According to domestic brokerage firm Kotak Institutional Equities, rich valuations, ongoing weakness in domestic consumption and investment demand, along with global geopolitical and macroeconomic uncertainties, may keep the Indian stock market range-bound over the next few months.
The brokerage notes that expensive valuations across sectors and stocks, domestic growth headwinds across consumption, investment, and outsourcing sectors, and global growth and inflation challenges are likely to act as headwinds for the Indian stock market.
Kotak finds that valuations have remained elevated across several sectors and stocks despite meaningful earnings downgrades. This, as per the brokerage, suggests that the market does not care about valuations and/or the market does not care about earnings.
"In our view, this nonchalant attitude perhaps reflects the market’s confidence in retail investors sustaining their hitherto price-agnostic purchases of stocks through mutual funds and FPIs staying positive on Indian equities based on a ‘narrative’ of a lack of alternatives in EMs," said the brokerage.
At a broader level, Kotak's analysis shows that valuations are higher than pre-pandemic levels despite significantly elevated risks to global growth and inflation, higher global interest rates and bond yields, domestic growth and profitability challenges for most sectors in the short term, and significantly higher medium-term disruption risks arising from increased competition and structural changes.
Kotak sees a few positives for the Indian economy in the form of lower interest rates and low commodity prices, which could support higher government and/or household savings.

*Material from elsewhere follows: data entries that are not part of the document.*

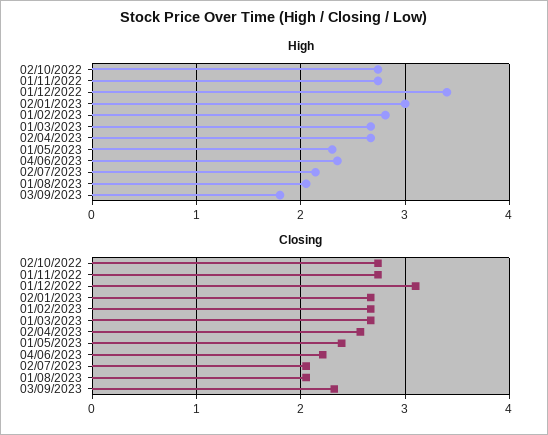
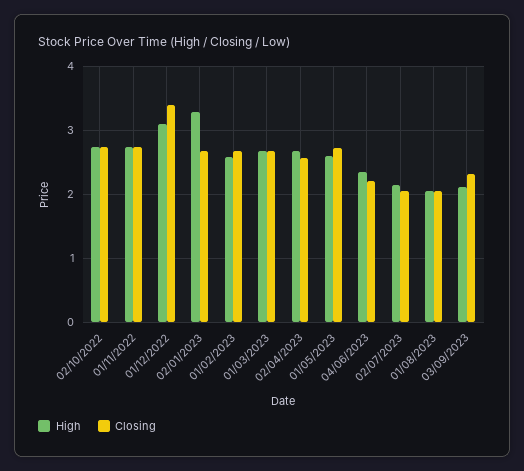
High, 01/12/2022: 3.4 -> 3.1
High, 02/01/2023: 3 -> 3.3
High, 01/02/2023: 2.8 -> 2.6
High, 01/05/2023: 2.3 -> 2.6
High, 03/09/2023: 1.8 -> 2.1
Closing, 01/12/2022: 3.1 -> 3.4
Closing, 01/05/2023: 2.4 -> 2.7

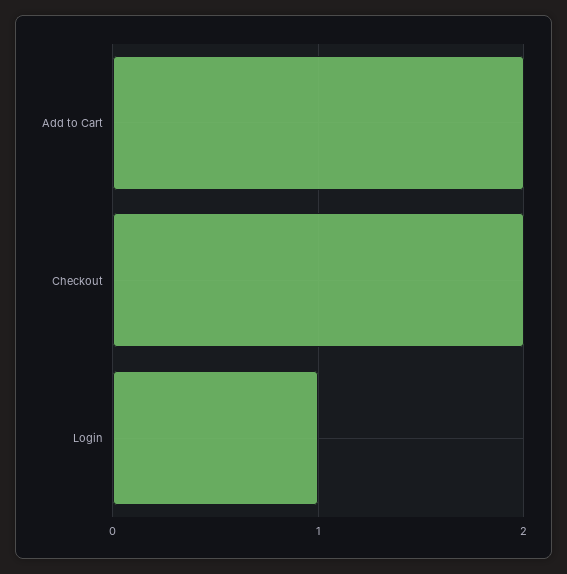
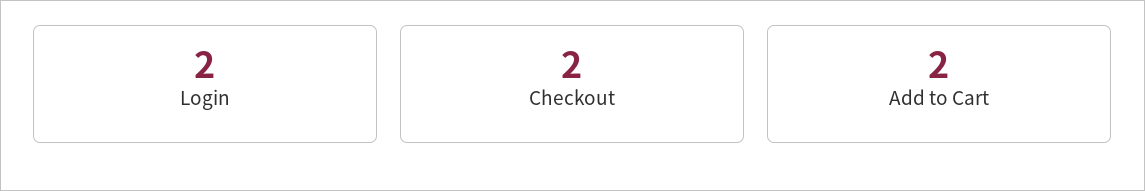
Login: 1 -> 2

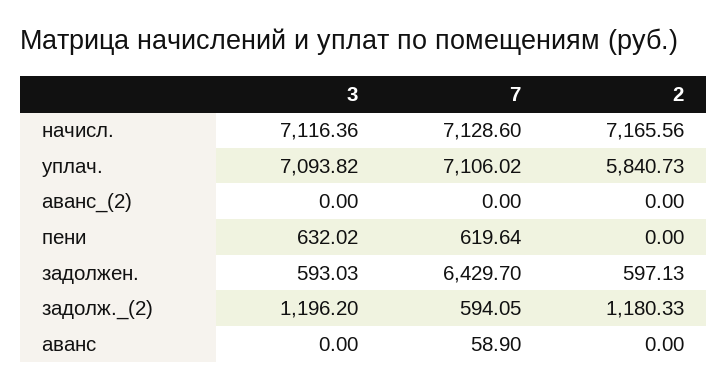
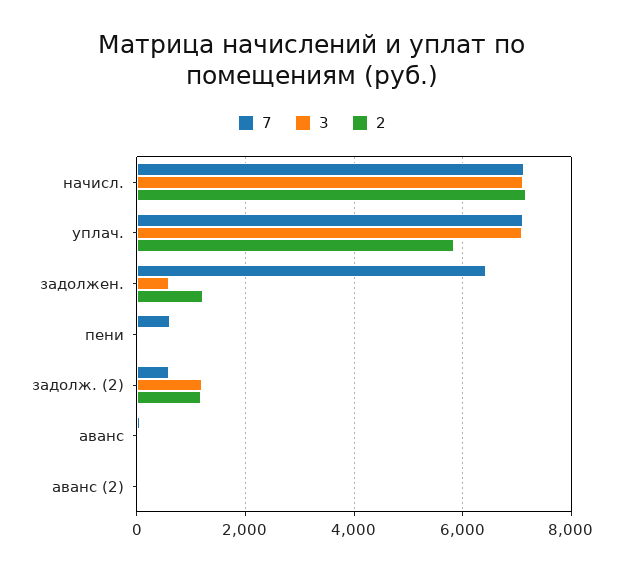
3, пени: 632.02 -> 0
2, задолжен.: 597.13 -> 1200

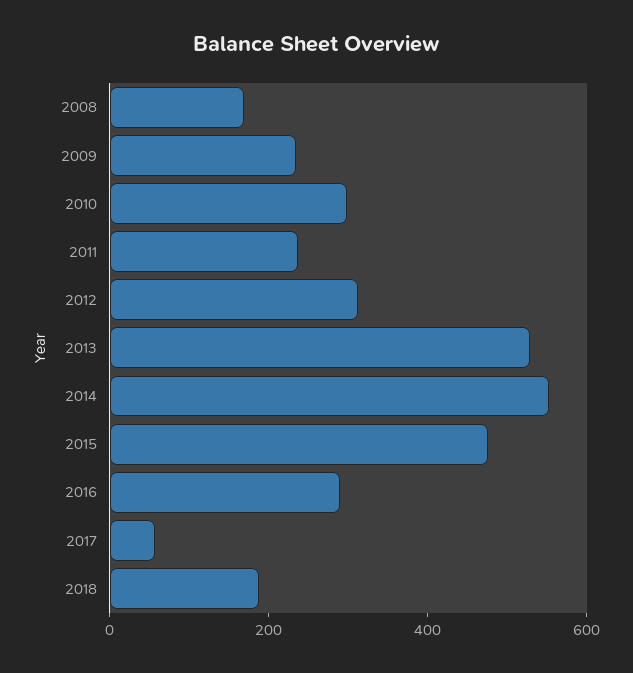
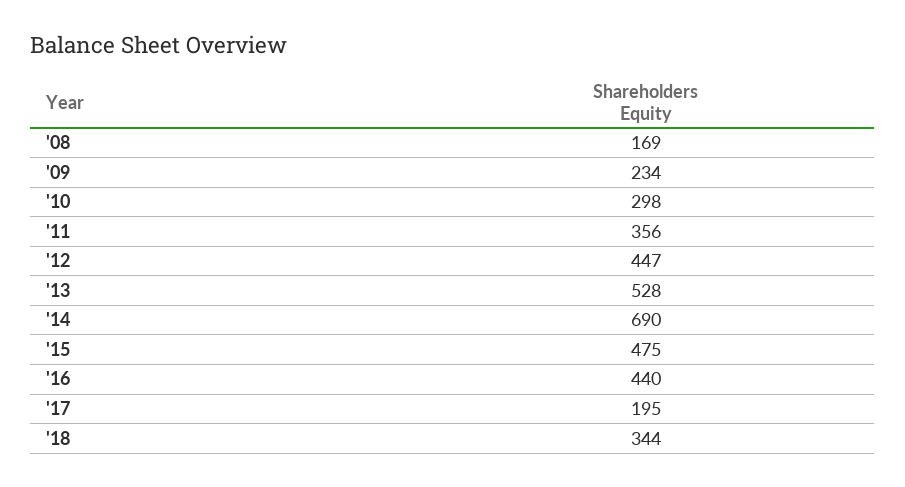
2011: 250 -> 356
2012: 300 -> 447
2014: 550 -> 690
2016: 300 -> 440
2017: 50 -> 195
2018: 200 -> 344

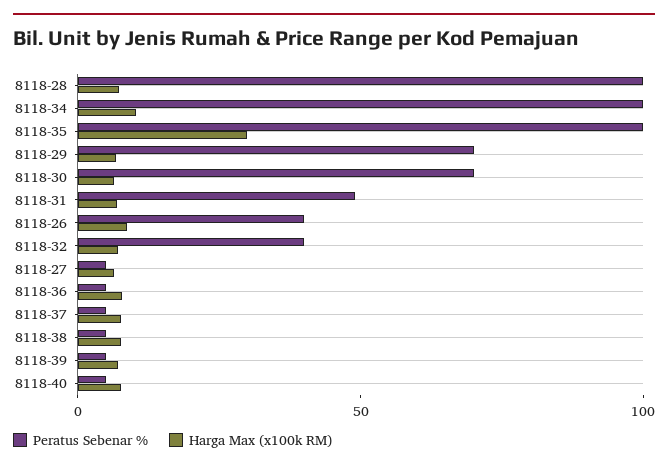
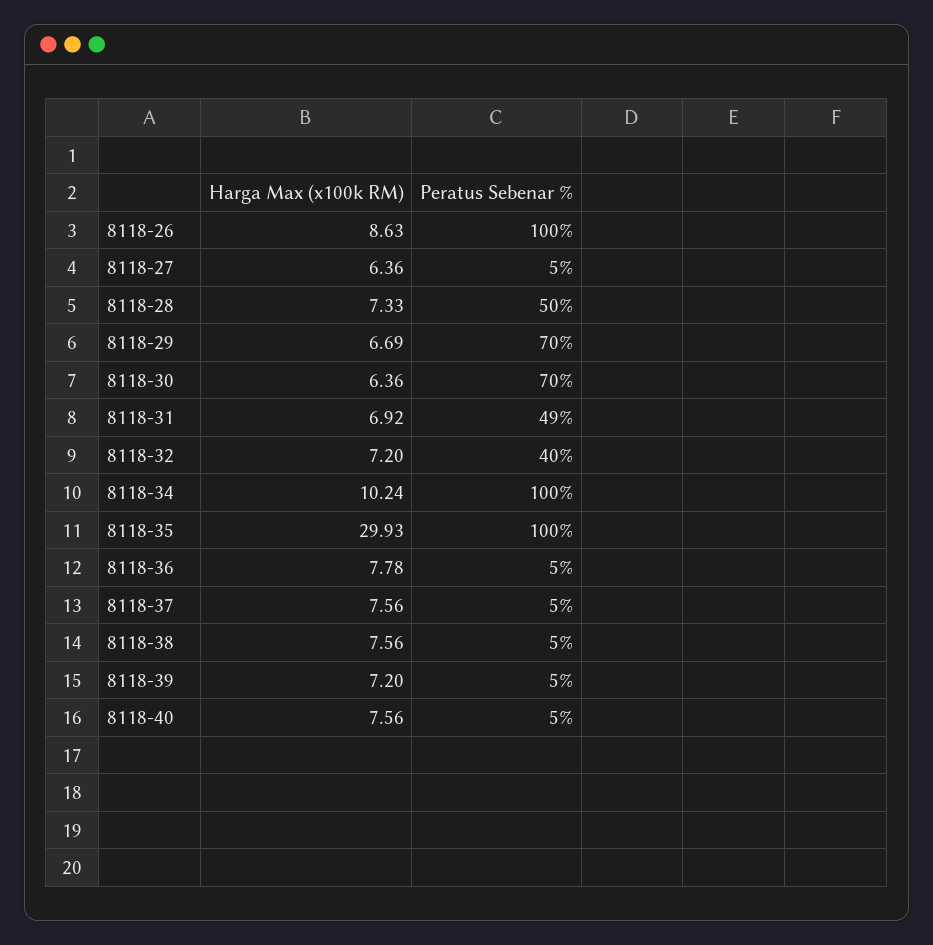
Peratus Sebenar %, 8118-28: 100 -> 50
Peratus Sebenar %, 8118-26: 40 -> 100

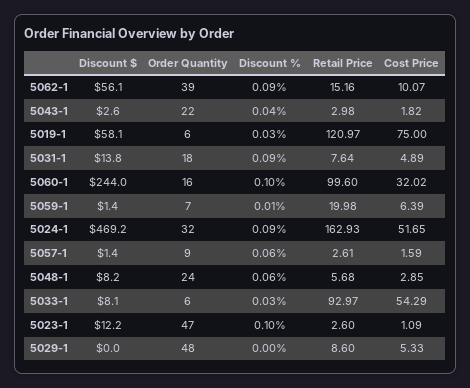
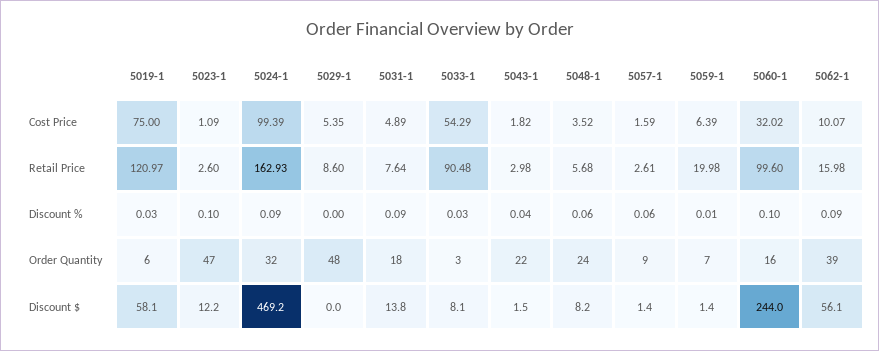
Retail Price, 5062-1: 15.16 -> 15.98
Discount $, 5043-1: 2.6 -> 1.5
Cost Price, 5024-1: 51.65 -> 99.39
Cost Price, 5048-1: 2.85 -> 3.52
Order Quantity, 5033-1: 6 -> 3
Retail Price, 5033-1: 92.97 -> 90.48
Cost Price, 5029-1: 5.33 -> 5.35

Nonetheless, it ruled out a strong economic recovery due to ongoing challenges to consumption demand from inadequate creation of good-quality jobs, a slowdown in investment demand (likely flat government capex, weaker residential real estate sales, and no signs of recovery in private capex), and headwinds to exports/outsourcing from an uncertain global environment and slowing global growth.
According to the brokerage, the net income of the Nifty-50 Index in the March quarter grew 3.7%, which was 3.8% above its expectation. Net income of its coverage universe grew 8.2%, compared to its expectation of a 0.8% increase.
Kotak identified that the beat was led by banks (notably SBI), downstream oil marketing companies (due to unexpectedly high gross refining margins), and higher-than-expected other income.
The EBITDA of the Nifty-50 Index during the quarter improved by 9.2%, compared to its expectation of 10.2%, while EBITDA of its coverage universe grew 11.2%, versus an expected 8.3% increase.
For FY2025, net income and EBITDA of the Nifty-50 Index grew by 6.4% and 4.5%, respectively.
Disclaimer: The views and recommendations given in this article are those of individual analysts. These do not represent the views of Mint. We advise investors to check with certified experts before taking any investment decisions.